_EXTRAIT DU DOCUMENT_.

Le Râmâyana : c’est avant tout un épisode fondateur ancré dans l’histoire indienne qui rythme les mœurs et a vie des populations d’Asie du sud. Peintures, fresques, gravures, livres, cérémonies, offrandes, chantée en sanskrit sur des livres, dans les pagodes ou sur les bas-reliefs des célèbres temples d’Angkor, cette légende racontée de manière diverse et variée avec toujours la même effervescence prolifère partout au Cambodge, ce pourquoi il est impossible de revenir du pays khmer sans en avoir entendu parler…. Le Râmâyana est une légende épique hindoue écrite par un sage sous la dictée des dieux. Ancienne de deux millénaires le Râmâyana est une véritable épopée, très longue et détaillée qui raconte « le parcours de Rāma » d’où la légende tire le nom. Le récit débute par la naissance du prince Rāma, le septième avatar du dieu Vishnou, et poursuit l’aventure invraisemblable sur des centaines de pages qui décrivent l’ensemble des péripéties de sa vie et de ses conquêtes, notamment celle de Sîtā, sa belle épouse victime d’un enlèvement injuste. Celle-ci sera délivrée par son époux et injustement punie par son destin…

Le prince Rāma connait une éducation joyeuse, dans l’abondance et la richesse. Son statut d’avatar de Vishnou lui vaut les plus beaux privilèges. Mais c’est véritablement l’amour qui va venir frapper à ses portes. En effet, l’unique prince à avoir pu brandir l’arc du dieu Shiva, connait aussi ses premiers émois pour la jeune Sîtā, qu’il reçut en récompense de son exploit. Le temps presse. Lorsqu’il attend l’âge de maturité et qu’il réclame sa succession au trône, son père l’en écarte définitivement après l’avoir cédé à l’une de ses favorites par faiblesse. Le jeune prince, ayant soif de pouvoir tout comme son père, est forcé à l’exil dans les forêts centrales de l’inde d'Ayodhya en compagnie de sa bien-aimée Sîtā.

_INFORMATIONS FOURNIES_.
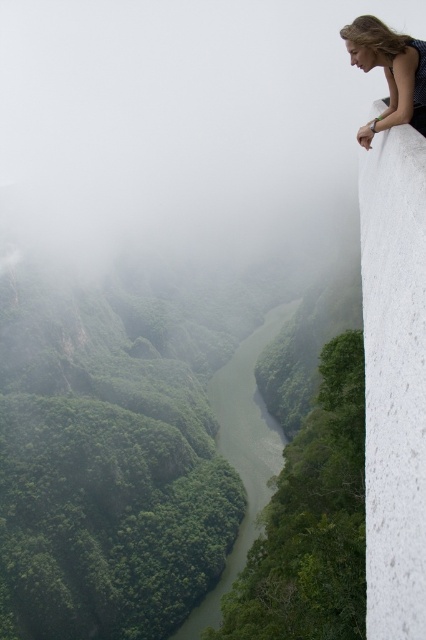
You are standing at the viewpoint and see two points marked in the image. Which point is closer to you, point (x=210, y=625) or point (x=350, y=33)?

Point (x=210, y=625) is closer to you because it is further to the viewer than point (x=350, y=33).

You are a photographer planning to take a photo of the blue dotted dress at upper right and the white speckled concrete cliff at upper right. Which object should you focus on first to ensure both are in the frame?

The white speckled concrete cliff at upper right is in front of the blue dotted dress at upper right, so you should focus on the white speckled concrete cliff at upper right first to ensure both are in the frame.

_OBJECTIF DE L'EXERCICE_. D'après l'extrait sur le Râmâyana, de quel dieu le prince Rāma est-il le septième avatar ?

_RÉSULTAT ATTENDU_. Du dieu Vishnou.